MC: There’s another hypothesis, which states that theory of mind is defective in autism. What are the similarities and differences between this and the broken mirror hypothesis? It seems to me that the two aren’t necessarily mutually exclusive, because mirror neurons are likely to be involved in theory of mind.

Ramachandran: The broken mirror hypothesis and defective theory of mind are complementary. It’s like saying genetics excludes DNA, or something. They complement each other. The broken mirror theory is the one we proposed. We also proposed in the same paper that the salience landscape is defective, due to a derangement of connections between the amygdala and other limbic structures. Normally you assign zero salience to that [points to coffee] – well, it’s tasty, so I assign some salience to it – but not much salience to that [taps the table]. The brain is constructing a salience landscape, and in autism that gets messed up, for some reason. You get trivial things provoking a fight or flight response, so you get the autonomic storms that characterize autism.

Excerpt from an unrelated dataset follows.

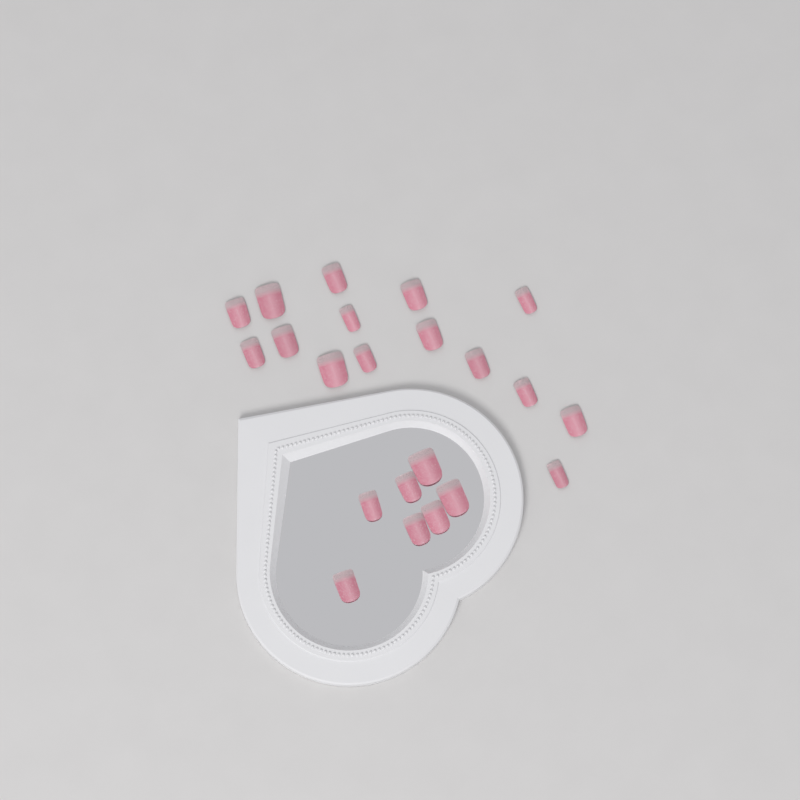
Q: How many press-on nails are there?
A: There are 22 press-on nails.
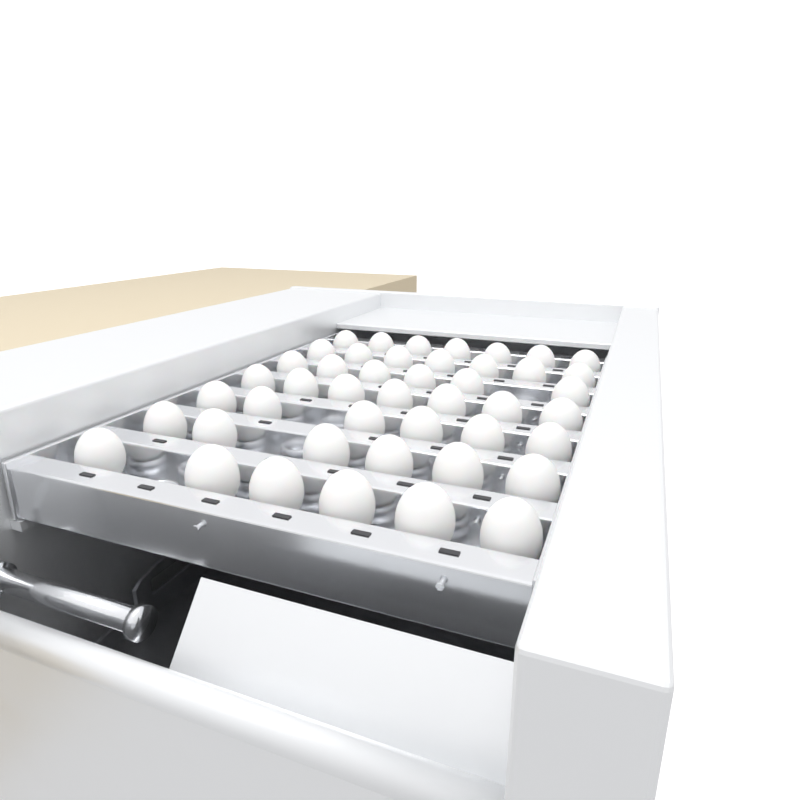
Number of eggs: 45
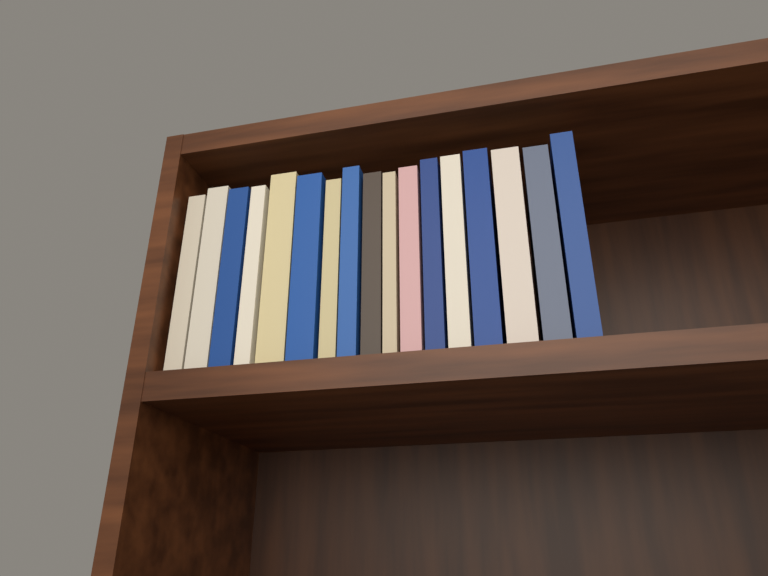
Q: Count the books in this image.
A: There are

MC: You did an early experiment showing mu wave suppression in one person with autism. Have you obtained any more evidence for the phenomenon since then?

Ramachandran: We repeated it on 25 or 30 autistic kids and got the same result, and others have found evidence supporting the idea. Mu wave suppression occurs when they perform an action, but not when they watch somebody else performing it. There are people, like Iacoboni, who used functional neuroimaging to show mu wave suppression. The salience landscape idea was proposed with Bill Hirstein, and we published that in Proceedings of the Royal Society about 10 years ago. It’s also described in our broken mirror article in Scientific American.

MC: One recent study failed to find any evidence for the existence of mirror neurons in the human brain, and some say there’s a lack of evidence that the human brain actually contains mirror neurons.

Ramachandran: That’s nonsense. First of all, there’s functional brain imaging data. Secondly, why would the monkeys and anthropoid apes have mirror neurons, only to suddenly disappear in humans? It doesn’t make intuitive sense and empirically it’s flawed.

On the other hand, what people have said is that there’s a lot of media hype about the magical properties that have been attributed to mirror neurons. But just because there’s hype, doesn’t mean it’s wrong. That’s a stupid argument.

The third argument is that some of the properties attributed to mirror neurons are acquired through learning. Every time a monkey reaches and grabs a peanut, a motor neuron fires when it sees its hand reach out, creating a Hebbian link, and the same neuron fires when it watches a peanut being grabbed. The counter-argument there is, why is it that only 30% of the neurons are mirror neurons? If it’s just Hebbian association, what happens to the other neurons? Why don’t they learn? So there are some hardware constraints. Secondly, even if it is learnt, what’s the big deal? If we’re interested in knowing what the mechanism is, the question of nature versus nurture is orthogonal. The existence of stereoscopic neurons and their circuitry is what you want to understand. How the behaviour is learned, or acquired or can be modified is a separate issue.

There’s also a strong anti-reductionist streak, with psychologists saying it’s the same as theory of mind. That’s an idiotic argument, it’s like saying that if you know Mendellian genetics you don’t need to understand DNA. Mirror neurons provide a mechanism for the theory of mind, not a substitute for the idea. They complement each other very nicely. So that criticism goes down the tube.